Good news! New York City’s museums are opening up this week, for the first time since March! Welcome back, Met! Welcome back, MoMA! You too, Guggenheim! Whitney! Frick! Isn’t it grand? I think we all tried some of the virtual tours these museums offered during lockdown, but (shocker!) it just wasn’t the same. Of the museums listed, I’ve only been to the Met. But I’ve done extensive research (lie) and I’m going to feature the most famous piece of art at each of these in celebration of their grand re-openings.
First up, the Mack Daddy of NYC museums: The Metropolitan Museum of Art. Remembering all the incredible art here makes me immediately regret committing to “the most famous piece” as promised in the last paragraph. Impossible. So, I’m picking my favorite of the most famous pieces. Here’s a little painting that may look familiar- it’s only Degas’ MASTERPIECE, Dance Class.
|Degas’ paintings are en pointe.|
I love the subject (sometimes I have to talk myself down from the “Was Degas a pervert?” cliff, but once I do I just love his art so much.) The colors in this one are particularly beautiful, I think. The girls’ postures are incredible too. I love that he didn’t just paint them dancing, or at their very best, most poised selves. Instead, they’re tired, bored, maybe cursing out the girl who got the lead in Swan Lake, or contemplating the last episode of “Dance Moms.” I love it all.
Next, we have MoMA, where “modern” is a pretty relative term, if you ask me. The obvious choice here, is The Starry Night by our boy VVG. But I’m going to buttonhook you and go with The Sleeping Gypsy by Henri Rousseau.
|This was painted in 1897, btw. See what I mean about “modern?”|
When I remember Rousseau was mostly self-taught, I want to put my fist through a wall. That is an unfair amount of talent. I love the colors in this one too, the detail, but also the simplicity. Also, what a bizarre subject choice. I’d love to have café au lait with Henri and ask, “Now the gypsy with the lion. Were you drawing from life experience, or….?”
The Guggenheim has the most fun name of the NYC art museums (rivaled only by Frick, in my opinion) and some super fun art to boot. The most viewed piece there is Kandinsky’s Composition 8, which was also the first Kandinsky Solomon Guggenheim acquired. When we were locked down, we had an art recreation competition and my daughter drew a similar Kandinsky (confession: they all kind of look the same to me.) and it won first place and a high five from me! I also must must must encourage you to Google “Puppy” at the Guggenheim because it’s another super fun piece.

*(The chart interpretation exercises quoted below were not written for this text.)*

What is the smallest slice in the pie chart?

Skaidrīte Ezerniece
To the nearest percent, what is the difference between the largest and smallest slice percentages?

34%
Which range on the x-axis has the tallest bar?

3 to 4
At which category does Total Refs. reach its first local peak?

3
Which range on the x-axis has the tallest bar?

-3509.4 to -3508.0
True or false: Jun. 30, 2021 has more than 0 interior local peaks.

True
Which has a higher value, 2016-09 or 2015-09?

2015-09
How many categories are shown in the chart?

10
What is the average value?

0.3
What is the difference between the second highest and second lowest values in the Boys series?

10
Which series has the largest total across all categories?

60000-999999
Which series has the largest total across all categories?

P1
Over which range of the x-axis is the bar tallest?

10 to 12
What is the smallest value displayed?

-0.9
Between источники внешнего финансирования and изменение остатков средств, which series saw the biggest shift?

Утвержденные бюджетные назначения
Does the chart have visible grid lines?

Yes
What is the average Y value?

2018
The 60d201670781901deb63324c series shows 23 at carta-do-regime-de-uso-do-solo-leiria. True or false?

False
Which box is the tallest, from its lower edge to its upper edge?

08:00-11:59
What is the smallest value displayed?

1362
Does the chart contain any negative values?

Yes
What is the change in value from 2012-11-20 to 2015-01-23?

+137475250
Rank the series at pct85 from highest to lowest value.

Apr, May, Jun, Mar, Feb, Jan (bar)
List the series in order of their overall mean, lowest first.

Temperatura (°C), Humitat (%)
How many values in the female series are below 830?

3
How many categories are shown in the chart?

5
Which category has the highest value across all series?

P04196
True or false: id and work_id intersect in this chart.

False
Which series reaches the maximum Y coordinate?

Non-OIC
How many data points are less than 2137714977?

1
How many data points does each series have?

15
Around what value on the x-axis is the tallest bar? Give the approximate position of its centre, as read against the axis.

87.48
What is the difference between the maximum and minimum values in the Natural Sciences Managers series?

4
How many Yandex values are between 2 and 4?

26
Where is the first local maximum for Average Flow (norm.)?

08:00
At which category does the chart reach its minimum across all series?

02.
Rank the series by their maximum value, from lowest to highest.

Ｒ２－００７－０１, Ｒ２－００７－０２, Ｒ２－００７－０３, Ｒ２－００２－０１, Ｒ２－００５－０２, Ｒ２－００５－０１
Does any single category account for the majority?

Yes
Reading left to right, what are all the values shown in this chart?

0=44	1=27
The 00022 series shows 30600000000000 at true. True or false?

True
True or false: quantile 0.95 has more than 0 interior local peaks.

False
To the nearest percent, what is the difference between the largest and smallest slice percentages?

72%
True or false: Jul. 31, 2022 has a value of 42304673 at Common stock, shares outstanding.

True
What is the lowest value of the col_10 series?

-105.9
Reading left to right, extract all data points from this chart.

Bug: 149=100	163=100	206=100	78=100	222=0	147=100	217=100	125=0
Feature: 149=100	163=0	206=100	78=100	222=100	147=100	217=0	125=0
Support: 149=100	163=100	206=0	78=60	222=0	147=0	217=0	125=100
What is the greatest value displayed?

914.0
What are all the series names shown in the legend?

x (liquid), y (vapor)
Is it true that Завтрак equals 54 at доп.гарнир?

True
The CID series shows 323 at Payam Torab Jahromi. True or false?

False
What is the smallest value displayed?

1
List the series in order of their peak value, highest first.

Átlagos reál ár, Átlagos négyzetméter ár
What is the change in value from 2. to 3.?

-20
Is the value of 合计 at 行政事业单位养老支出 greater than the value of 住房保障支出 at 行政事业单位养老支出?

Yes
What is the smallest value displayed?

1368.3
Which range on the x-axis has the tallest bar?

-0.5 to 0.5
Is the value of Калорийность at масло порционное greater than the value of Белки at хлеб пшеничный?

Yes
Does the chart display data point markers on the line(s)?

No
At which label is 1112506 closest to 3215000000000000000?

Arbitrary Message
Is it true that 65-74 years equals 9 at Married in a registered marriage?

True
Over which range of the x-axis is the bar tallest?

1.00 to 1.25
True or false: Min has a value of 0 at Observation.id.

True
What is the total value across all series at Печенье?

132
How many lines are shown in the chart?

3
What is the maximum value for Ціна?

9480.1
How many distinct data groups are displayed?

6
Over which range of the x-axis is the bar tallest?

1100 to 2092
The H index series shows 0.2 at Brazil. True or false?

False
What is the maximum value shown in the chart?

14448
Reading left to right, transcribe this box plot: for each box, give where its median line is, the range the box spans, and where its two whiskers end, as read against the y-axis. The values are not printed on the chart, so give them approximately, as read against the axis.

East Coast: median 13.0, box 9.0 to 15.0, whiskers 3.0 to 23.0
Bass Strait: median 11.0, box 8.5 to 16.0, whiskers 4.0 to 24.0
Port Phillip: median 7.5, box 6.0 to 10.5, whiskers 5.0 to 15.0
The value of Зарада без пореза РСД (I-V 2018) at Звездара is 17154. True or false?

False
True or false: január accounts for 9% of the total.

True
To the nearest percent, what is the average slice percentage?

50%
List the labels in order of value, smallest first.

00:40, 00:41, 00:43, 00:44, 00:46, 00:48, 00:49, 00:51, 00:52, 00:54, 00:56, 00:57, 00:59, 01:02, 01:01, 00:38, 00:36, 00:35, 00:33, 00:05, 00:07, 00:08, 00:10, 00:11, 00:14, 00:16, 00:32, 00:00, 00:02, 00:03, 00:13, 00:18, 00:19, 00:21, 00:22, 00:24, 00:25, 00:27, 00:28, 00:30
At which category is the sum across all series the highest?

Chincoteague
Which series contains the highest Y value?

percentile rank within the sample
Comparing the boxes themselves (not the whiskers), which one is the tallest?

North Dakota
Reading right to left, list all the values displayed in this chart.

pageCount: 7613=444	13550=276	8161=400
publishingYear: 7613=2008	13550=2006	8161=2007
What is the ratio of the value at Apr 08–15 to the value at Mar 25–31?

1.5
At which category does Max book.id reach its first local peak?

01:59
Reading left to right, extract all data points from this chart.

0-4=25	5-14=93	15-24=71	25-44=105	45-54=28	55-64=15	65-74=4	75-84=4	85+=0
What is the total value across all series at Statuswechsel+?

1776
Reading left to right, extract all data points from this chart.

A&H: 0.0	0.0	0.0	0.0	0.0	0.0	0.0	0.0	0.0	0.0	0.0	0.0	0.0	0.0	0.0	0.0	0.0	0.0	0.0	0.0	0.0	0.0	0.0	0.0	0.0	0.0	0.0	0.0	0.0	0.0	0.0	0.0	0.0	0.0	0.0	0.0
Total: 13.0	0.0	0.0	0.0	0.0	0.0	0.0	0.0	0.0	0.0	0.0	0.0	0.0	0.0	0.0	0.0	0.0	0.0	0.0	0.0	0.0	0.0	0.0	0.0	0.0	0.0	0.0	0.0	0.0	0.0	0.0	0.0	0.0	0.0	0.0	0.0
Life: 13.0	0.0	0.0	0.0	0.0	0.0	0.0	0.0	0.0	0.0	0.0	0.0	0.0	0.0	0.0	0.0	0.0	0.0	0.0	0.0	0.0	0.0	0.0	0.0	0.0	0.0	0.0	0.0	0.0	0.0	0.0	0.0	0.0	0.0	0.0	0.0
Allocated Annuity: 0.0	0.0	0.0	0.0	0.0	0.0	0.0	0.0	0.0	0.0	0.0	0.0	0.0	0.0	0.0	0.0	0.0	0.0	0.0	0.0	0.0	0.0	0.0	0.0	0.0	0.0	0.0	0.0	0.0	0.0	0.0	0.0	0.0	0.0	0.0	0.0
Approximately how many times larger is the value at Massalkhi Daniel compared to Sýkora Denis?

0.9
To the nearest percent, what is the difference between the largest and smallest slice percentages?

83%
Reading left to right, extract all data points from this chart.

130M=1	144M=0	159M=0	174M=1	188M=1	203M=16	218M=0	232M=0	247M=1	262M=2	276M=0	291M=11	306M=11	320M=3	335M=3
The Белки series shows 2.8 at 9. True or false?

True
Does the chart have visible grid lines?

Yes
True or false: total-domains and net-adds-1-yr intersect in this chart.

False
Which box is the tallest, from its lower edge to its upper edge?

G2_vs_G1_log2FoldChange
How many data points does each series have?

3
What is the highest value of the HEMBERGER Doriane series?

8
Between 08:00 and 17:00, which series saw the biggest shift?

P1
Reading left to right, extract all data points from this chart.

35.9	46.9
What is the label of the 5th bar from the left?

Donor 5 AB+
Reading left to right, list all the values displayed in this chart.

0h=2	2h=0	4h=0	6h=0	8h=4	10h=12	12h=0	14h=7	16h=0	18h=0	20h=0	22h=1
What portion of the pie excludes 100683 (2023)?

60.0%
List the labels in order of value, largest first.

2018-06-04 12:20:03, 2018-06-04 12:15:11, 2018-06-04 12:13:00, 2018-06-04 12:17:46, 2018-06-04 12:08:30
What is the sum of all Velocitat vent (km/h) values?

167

Gertrude Whitney opened her museum after the Met refused her donation of 700 pieces of art. What the heck, Met? Bad form. The Whitney is now home to beautiful art, and gets to boast that Jackie O. came to the opening. Did she go to the Met’s opening? No, she did not. Because she wasn’t born.
I hemmed and hawed over a piece of art to pick from the Whitney, but in the end, the sunset behind this Cape Cod won. Game, set, match, if you will. Edward Hopper vacationed in Cape Cod and sunsets are always prettier on vacation. I think he nailed this one.
|My grass is that same color right now. We need rain.|
Frick is not just an ersatz for a bad swear word, it also boasts some of the best art in the world, including two of the sixteen known Vermeers! A fun fact about Vermeer is that he was well-respected with cartographers (aka “Map Scientists”) for his fantastic depictions of globes and maps, as seen on the wall in this painting.
|Why did cuffs like his ever go out of style?|
I love Officer and a Laughing Girl because… well, it features a laughing girl. Happy subjects were few and far between back in the day. Obviously, she and the officer ran away together shortly after this painting was complete. (I hope.) Don’t you think they have a sexy Wendy and Captain Hook thing going on? No? Are you frickin’ kidding me? (Couldn’t resist.)
If you live in NYC, you should visit an art museum this week because you can. Also, because “museum” sounds like “you see ‘em.” And that is something to be celebrated.